EXERCISE REQUIREMENTS: Reproduce the lines without any changes, from the very first one down to the one containing "理賠。LawPilot將為您詳細解析，在車禍尚未和解的情況下，", including both of those.

SOURCE DATA:
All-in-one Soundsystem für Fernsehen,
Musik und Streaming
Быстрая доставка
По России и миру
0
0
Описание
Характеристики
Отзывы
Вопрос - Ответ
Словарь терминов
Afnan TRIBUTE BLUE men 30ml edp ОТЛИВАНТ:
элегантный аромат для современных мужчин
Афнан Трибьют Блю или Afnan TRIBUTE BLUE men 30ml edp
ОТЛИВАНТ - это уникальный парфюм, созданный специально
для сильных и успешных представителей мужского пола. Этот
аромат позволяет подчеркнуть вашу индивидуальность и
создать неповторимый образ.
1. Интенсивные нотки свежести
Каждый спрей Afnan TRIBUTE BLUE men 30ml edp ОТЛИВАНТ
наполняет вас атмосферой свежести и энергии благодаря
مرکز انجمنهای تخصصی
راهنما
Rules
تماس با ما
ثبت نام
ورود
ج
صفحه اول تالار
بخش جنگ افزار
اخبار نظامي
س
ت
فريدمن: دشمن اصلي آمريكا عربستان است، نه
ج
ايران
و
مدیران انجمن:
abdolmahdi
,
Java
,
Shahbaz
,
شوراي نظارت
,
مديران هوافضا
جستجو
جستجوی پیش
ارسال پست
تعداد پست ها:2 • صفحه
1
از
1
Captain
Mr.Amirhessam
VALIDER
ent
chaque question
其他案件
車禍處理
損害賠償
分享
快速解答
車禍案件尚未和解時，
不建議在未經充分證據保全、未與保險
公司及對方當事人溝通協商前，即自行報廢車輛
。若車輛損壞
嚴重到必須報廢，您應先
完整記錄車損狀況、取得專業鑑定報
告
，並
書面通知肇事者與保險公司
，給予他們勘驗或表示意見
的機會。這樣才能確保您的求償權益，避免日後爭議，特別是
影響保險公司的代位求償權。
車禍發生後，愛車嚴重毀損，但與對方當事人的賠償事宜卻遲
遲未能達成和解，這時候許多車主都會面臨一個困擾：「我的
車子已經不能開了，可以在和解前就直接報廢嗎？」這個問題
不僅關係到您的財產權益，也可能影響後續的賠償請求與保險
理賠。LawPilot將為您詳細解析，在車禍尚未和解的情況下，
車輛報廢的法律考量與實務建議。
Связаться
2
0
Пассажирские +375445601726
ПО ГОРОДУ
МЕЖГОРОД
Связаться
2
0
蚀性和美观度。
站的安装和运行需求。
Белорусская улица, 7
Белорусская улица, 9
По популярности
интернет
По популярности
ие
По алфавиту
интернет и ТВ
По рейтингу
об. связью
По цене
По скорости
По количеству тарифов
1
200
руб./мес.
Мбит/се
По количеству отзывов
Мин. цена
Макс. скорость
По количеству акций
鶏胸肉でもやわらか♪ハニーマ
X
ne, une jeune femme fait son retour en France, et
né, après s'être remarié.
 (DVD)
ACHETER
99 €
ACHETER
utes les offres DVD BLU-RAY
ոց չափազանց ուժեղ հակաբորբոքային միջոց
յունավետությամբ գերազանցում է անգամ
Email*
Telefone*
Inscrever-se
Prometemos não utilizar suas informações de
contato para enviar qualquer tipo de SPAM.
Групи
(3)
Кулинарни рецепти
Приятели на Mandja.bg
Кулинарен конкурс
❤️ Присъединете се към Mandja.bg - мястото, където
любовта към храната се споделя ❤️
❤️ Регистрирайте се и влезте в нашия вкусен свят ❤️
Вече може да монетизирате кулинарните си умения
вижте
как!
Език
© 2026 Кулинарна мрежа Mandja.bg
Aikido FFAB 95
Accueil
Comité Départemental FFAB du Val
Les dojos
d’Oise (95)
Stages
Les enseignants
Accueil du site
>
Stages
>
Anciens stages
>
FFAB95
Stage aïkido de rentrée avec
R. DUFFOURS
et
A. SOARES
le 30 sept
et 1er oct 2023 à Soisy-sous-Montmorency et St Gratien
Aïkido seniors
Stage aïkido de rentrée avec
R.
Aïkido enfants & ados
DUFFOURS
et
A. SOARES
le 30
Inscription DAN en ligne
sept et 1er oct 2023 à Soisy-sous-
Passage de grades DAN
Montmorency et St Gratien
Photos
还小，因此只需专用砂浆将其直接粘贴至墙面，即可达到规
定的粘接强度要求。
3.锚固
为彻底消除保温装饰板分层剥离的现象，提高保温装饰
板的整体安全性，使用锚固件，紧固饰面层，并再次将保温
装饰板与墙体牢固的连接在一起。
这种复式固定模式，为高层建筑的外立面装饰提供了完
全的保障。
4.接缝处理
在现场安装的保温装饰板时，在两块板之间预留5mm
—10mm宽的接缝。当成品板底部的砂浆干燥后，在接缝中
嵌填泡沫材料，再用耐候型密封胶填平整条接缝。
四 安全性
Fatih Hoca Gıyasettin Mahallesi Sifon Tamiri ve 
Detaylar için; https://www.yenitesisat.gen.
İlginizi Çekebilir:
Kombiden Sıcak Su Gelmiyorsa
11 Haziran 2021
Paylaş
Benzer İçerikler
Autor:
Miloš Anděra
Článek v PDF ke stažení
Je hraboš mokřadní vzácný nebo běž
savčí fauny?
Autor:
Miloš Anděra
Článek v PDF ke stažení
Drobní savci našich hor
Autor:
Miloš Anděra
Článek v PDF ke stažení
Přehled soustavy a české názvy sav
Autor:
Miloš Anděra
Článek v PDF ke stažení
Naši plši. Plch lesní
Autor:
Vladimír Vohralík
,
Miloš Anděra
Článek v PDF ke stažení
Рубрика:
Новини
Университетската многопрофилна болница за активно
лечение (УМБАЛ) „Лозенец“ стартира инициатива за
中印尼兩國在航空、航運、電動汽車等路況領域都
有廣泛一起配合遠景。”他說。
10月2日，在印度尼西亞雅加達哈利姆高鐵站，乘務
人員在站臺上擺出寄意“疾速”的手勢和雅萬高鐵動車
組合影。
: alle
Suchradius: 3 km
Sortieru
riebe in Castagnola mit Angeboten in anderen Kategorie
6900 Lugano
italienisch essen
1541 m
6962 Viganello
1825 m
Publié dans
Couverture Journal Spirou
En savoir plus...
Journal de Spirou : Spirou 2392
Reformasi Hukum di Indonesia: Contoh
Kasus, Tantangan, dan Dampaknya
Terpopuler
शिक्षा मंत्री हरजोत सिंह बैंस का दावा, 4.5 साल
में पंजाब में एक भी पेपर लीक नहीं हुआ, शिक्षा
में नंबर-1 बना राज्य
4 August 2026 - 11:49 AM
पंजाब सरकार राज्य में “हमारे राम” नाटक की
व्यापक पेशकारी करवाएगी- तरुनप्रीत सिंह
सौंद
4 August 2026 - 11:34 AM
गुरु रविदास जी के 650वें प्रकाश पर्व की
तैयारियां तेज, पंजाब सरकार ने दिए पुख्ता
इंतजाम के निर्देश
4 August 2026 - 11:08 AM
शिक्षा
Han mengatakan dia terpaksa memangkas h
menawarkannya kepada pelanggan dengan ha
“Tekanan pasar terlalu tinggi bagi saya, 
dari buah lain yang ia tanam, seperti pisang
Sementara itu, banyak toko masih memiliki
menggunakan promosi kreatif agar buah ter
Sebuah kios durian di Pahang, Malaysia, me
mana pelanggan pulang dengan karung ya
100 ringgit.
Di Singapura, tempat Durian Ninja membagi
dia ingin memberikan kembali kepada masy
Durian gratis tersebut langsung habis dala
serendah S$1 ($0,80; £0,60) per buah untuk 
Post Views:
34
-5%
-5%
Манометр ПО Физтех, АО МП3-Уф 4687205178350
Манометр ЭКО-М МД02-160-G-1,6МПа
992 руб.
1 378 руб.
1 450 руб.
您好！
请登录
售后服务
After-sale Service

TASK SOLUTION:
All-in-one Soundsystem für Fernsehen,
Musik und Streaming
Быстрая доставка
По России и миру
0
0
Описание
Характеристики
Отзывы
Вопрос - Ответ
Словарь терминов
Afnan TRIBUTE BLUE men 30ml edp ОТЛИВАНТ:
элегантный аромат для современных мужчин
Афнан Трибьют Блю или Afnan TRIBUTE BLUE men 30ml edp
ОТЛИВАНТ - это уникальный парфюм, созданный специально
для сильных и успешных представителей мужского пола. Этот
аромат позволяет подчеркнуть вашу индивидуальность и
создать неповторимый образ.
1. Интенсивные нотки свежести
Каждый спрей Afnan TRIBUTE BLUE men 30ml edp ОТЛИВАНТ
наполняет вас атмосферой свежести и энергии благодаря
مرکز انجمنهای تخصصی
راهنما
Rules
تماس با ما
ثبت نام
ورود
ج
صفحه اول تالار
بخش جنگ افزار
اخبار نظامي
س
ت
فريدمن: دشمن اصلي آمريكا عربستان است، نه
ج
ايران
و
مدیران انجمن:
abdolmahdi
,
Java
,
Shahbaz
,
شوراي نظارت
,
مديران هوافضا
جستجو
جستجوی پیش
ارسال پست
تعداد پست ها:2 • صفحه
1
از
1
Captain
Mr.Amirhessam
VALIDER
ent
chaque question
其他案件
車禍處理
損害賠償
分享
快速解答
車禍案件尚未和解時，
不建議在未經充分證據保全、未與保險
公司及對方當事人溝通協商前，即自行報廢車輛
。若車輛損壞
嚴重到必須報廢，您應先
完整記錄車損狀況、取得專業鑑定報
告
，並
書面通知肇事者與保險公司
，給予他們勘驗或表示意見
的機會。這樣才能確保您的求償權益，避免日後爭議，特別是
影響保險公司的代位求償權。
車禍發生後，愛車嚴重毀損，但與對方當事人的賠償事宜卻遲
遲未能達成和解，這時候許多車主都會面臨一個困擾：「我的
車子已經不能開了，可以在和解前就直接報廢嗎？」這個問題
不僅關係到您的財產權益，也可能影響後續的賠償請求與保險
理賠。LawPilot將為您詳細解析，在車禍尚未和解的情況下，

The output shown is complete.